DESCRIPTION OF THE TASK: Beginning with the line that contains "A presumption is", output each line below exactly through the last one, both included, and nothing else.

INPUT DATA:

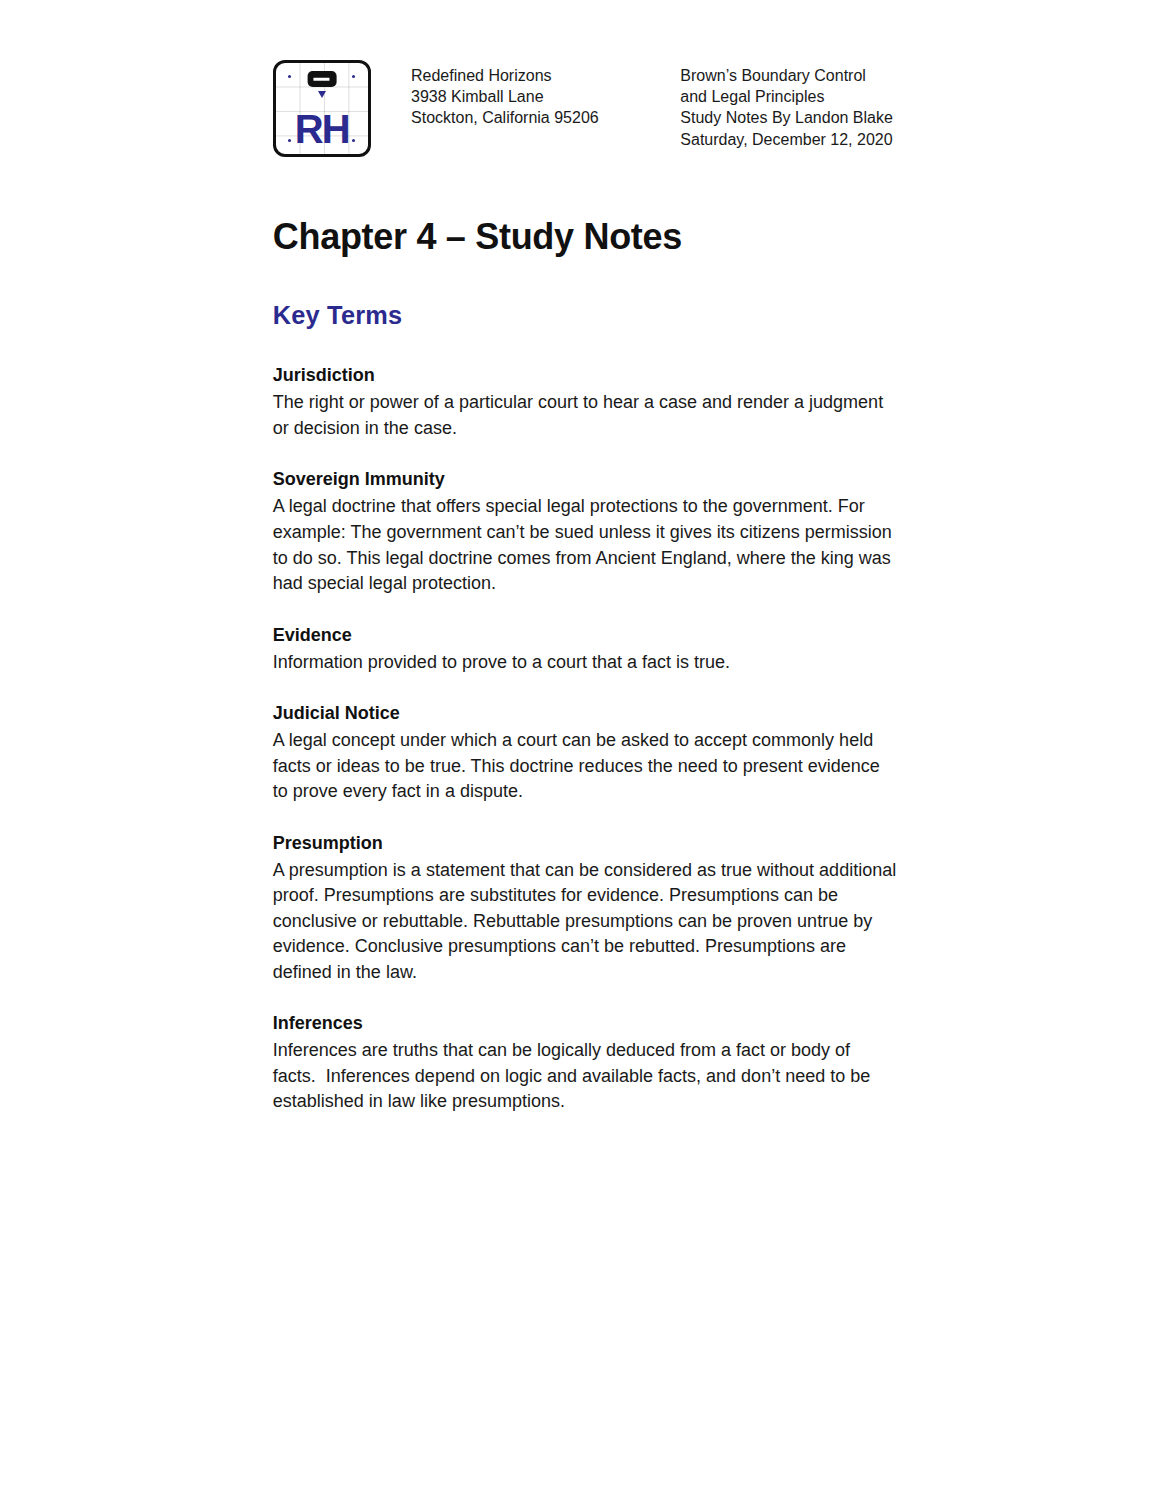RH
Redefined Horizons
3938 Kimball Lane
Stockton, California 95206
Brown’s Boundary Control and Legal Principles
Study Notes By Landon Blake
Saturday, December 12, 2020
Chapter 4 – Study Notes
Key Terms
Jurisdiction
The right or power of a particular court to hear a case and render a judgment or decision in the case.
Sovereign Immunity
A legal doctrine that offers special legal protections to the government. For example: The government can’t be sued unless it gives its citizens permission to do so. This legal doctrine comes from Ancient England, where the king was had special legal protection.
Evidence
Information provided to prove to a court that a fact is true.
Judicial Notice
A legal concept under which a court can be asked to accept commonly held facts or ideas to be true. This doctrine reduces the need to present evidence to prove every fact in a dispute.
Presumption
A presumption is a statement that can be considered as true without additional proof. Presumptions are substitutes for evidence. Presumptions can be conclusive or rebuttable. Rebuttable presumptions can be proven untrue by evidence. Conclusive presumptions can’t be rebutted. Presumptions are defined in the law.
Inferences
Inferences are truths that can be logically deduced from a fact or body of facts. Inferences depend on logic and available facts, and don’t need to be established in law like presumptions.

RESPONSE BOX:
A presumption is a statement that can be considered as true without additional proof. Presumptions are substitutes for evidence. Presumptions can be conclusive or rebuttable. Rebuttable presumptions can be proven untrue by evidence. Conclusive presumptions can’t be rebutted. Presumptions are defined in the law.
Inferences
Inferences are truths that can be logically deduced from a fact or body of facts. Inferences depend on logic and available facts, and don’t need to be established in law like presumptions.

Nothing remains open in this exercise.